The paper under discussion presents an architectural framework for constructing a fault-tolerant quantum computer. This framework leverages bosonic cat codes and superconducting circuit components, introducing an innovative approach to error correction in quantum computing. Central to this proposal is the concatenation of cat codes with traditional quantum error-correcting codes such as repetition and surface codes. By broadening the understanding of fault-tolerance mechanisms, this research provides a detailed analysis of both physical and logical layers of quantum computation.

The authors propose a hybrid quantum architecture incorporating acoustic resonators intricately coupled to superconducting circuits. This blend is designed to mitigate quantum state decoherence through engineered two-phonon dissipation processes. The hardware level is meticulously detailed, with cat codes acting as encoders for quantum bits, supported by circuit elements like the Asymmetrically-Threaded SQUID (ATS), employed to implement the necessary nonlinear interactions for dissipation. Importantly, the coupling between storage and buffer modes is optimized to reduce crosstalk errors and enhance bifurcation points in the stability regime.

Key highlights include the capability of preserving noise bias, particularly against undesired bit flips, enabling effective quantum error correction. The gates and operations within this framework, especially the CNOT and Toffoli operations, have been put through rigorous numerical simulations facilitated by the implementation of the shifted Fock basis method, aiding in efficient computation even at large cat sizes, up to $|\alpha|^{2}=10$. This methodological innovation is pivotal in the realistic simulation of quantum error correction performance across different regimes of operation.

Moreover, the authors elaborate on the approach for both $X$- and $Z$-basis measurements, forming a foundation for high-fidelity stabilizer measurements necessary in logical layer operations, particularly when mapping to outer codes. The analysis of error syndrome extraction employing repetition and surface codes gives insight into logical error rates that reveal the design's resilience against noise, even with modest component fidelities.

Through transcending hardware-level analysis, the paper advances into logical layer designs by demonstrating resource overheads for quantum algorithms running on networks simulated to estimate the Hubbard model's ground state energy. The concatenated cat code architecture supports large-scale quantum computation tasks that extend traditional classical computation capabilities, depicting a clear pathway of applicability to contemporary computational problems.

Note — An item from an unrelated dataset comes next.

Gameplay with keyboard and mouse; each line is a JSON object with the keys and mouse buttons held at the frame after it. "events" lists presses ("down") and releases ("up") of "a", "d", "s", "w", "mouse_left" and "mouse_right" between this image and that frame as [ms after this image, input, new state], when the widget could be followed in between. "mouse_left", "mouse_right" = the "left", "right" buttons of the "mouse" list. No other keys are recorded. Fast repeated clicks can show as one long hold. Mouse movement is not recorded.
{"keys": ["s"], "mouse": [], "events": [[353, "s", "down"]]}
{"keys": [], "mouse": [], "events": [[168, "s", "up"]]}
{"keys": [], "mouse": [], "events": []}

Despite the potential challenges in realization and the demand for advancing materials science, this structured approach signifies a noteworthy stride in quantum architectures. It aims to significantly reduce quantum computational overhead on account of its robust fault-tolerant design principles, presenting pathways not only for near-term quantum processors but for scalable quantum solutions pivotal for future applications.

Crucially, this research underscores the necessity for further experimental exploration and optimization, particularly regarding coherence time enhancements and operational speed optimization, to turn this architectural framework into a practical, deployable fault-tolerant quantum computing system.